Triose phosphate-isomerase deficiency is passed down from parents to their children through genes. Genes are segments of DNA that act as the body’s instruction manual. DNA is a “code” made up of small parts called nucleotides. A gene mutation is when one or more nucleotides in the DNA “code” that makes up a gene is changed. TPID is caused by a mutation in the TPI1 gene. TPID is inherited in an autosomal recessive pattern. This means that both parents pass a mutation in TPI1 down to their child in order for the child to have TPID.

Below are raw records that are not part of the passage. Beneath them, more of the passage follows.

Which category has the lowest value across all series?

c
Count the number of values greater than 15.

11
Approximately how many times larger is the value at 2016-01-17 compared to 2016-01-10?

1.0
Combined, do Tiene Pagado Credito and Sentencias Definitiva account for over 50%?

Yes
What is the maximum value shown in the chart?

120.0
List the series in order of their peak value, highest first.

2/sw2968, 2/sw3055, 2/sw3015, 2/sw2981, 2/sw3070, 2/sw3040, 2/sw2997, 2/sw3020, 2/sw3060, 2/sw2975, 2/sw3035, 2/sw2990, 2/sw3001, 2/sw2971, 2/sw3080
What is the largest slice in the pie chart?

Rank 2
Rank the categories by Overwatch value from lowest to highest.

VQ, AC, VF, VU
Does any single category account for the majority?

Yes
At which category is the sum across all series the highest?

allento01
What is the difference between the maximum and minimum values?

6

Triose phosphate-isomerase deficiency can be diagnosed by blood tests. TPID can also be detected during pregnancy. The treatment for TPID includes blood transfusions. A blood transfusion is the transfer of one person’s blood to another person. Symptoms of neurodegeneration will also be treated.
If you or a family member has been diagnosed with triose phosphate-isomerase deficiency, talk to your doctor about the most current treatment options.